2011/2/22 Jorge Llambías <jjllambias@gmail.com>
On Tue, Feb 22, 2011 at 10:36 AM, Ian Johnson <blindbravado@gmail.com> wrote:
> Except that domain of discourse in general is quite explicit in logical or
> mathematical contexts. That is to say, you walk into (for example) an
> undergrad real analysis class and it is usually very explicit that that "for
> all x" means "for all x in R". When it isn't, it's always specified in one
> way or another; the original statement of the theorem you're discussing may
> be talking about a domain that is a compact interval, and then the "for all
> x" quantifies over that interval, since you're handing x to f. In more
> general contexts, such as set theory, "for all x" quantifies over literally
> everything that the theory causes to exist, such as the entire collection of
> sets.
>
> These things don't bring up Lindar's issue of "which everything are we
> talking about?". If they did, mathematicians and logicians would be doing
> something else to alleviate it.

Indeed.

> By contrast, in a general conversation, that universe of discourse is
> perhaps not some absolute one, but it is a very very large one, because a
> conversation could take twists and turns very very easily by comparison with
> a real analysis class. Thus the universe of discourse has to be an
> appropriate size to compensate for that.

The domain of discourse takes twists and turns together with the
discourse. Just look at any conversation in any natlang and see how
often "everybody" is meant to include the speaker, George Washington,
everybody that will be born in the year 2017, Sherlock Holmes, Santa
Claus, and anything else that qualifies as "prenu". I would say not
very often.  So whatever problems anyone has with "ro da" they will
find the same type of problems with "ro prenu".

> I really think it isn't so hard, if you want to be lazy, to simply use {ro
> srana} and {da poi srana} (I forget, would {lo srana} suffice?). If you need
> a binding, {ro da poi srana} or {ro srana goi ko'a} work too.

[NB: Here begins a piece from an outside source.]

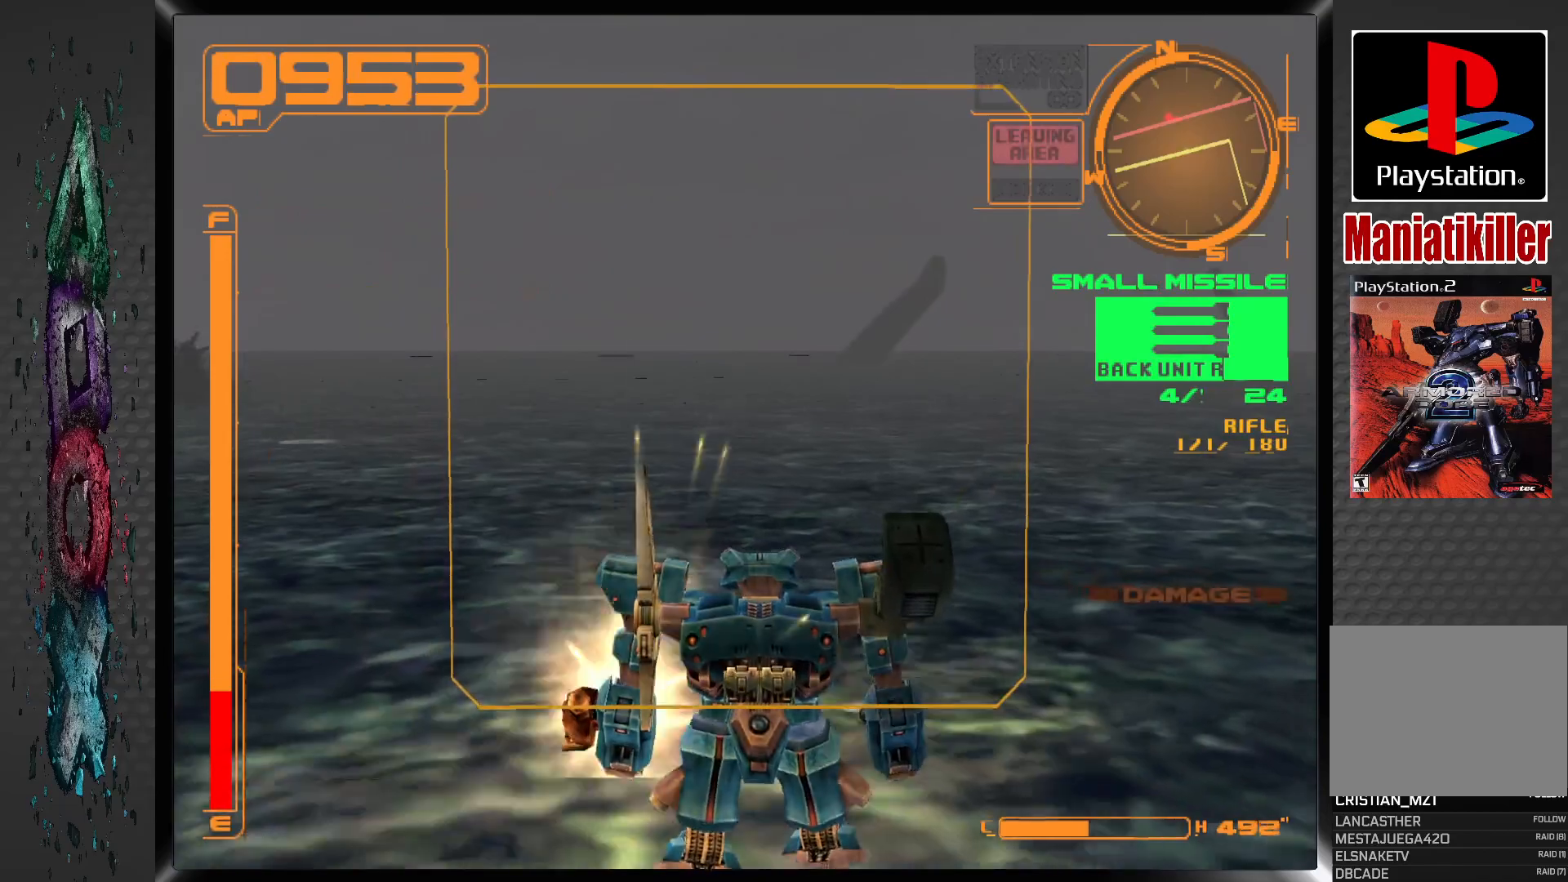
{"buttons": ["CROSS", "R1", "DPAD_UP", "DPAD_LEFT"], "left_stick": "center", "right_stick": "center", "events": [[33, "CROSS", "down"]]}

We only need to wait and see what happens in practice. You can't have
a rule that says that the domain of discourse must always include
Sherlock Holmes as one of the values that variables may take, and you
can't have a rule that says that Sherlock Holmes is a value that
variables may never take (at least I don't think either of those rules
can work in practice) so it's almost inevitable that you will need
context to determine what the universe of discourse is.

If "ro prenu" can, in some contexts, refer to the 6 or 7 billion
people alive that make up the human population of the Earth today,
then it can just as well refer, in a different context, to the 6 or 7
people in the room now. There are, in both cases, an infinite number
of potential values being left out that may turn up in another
context.
 
 
  I don't understand what is so onerous about simply SAYING "ro le prenu" if that's what you mean.  You are arbitrarily restricting it to mean exaclty whatever it is you think it should be retricted, and explicitly saying so.  So instead of the listener having to ponder, "Oh, I wonder if the speaker is really intended to mean everything, or if he is intending to restrict it to some context, and if the latter, what context is it?"  He already KNOWS the answer to the first part (restricted), and simply has to figure out the second part. Whereas if you say "ro prenu" you mean exactly that -- "all people, everywhere"  No further pondering necessary.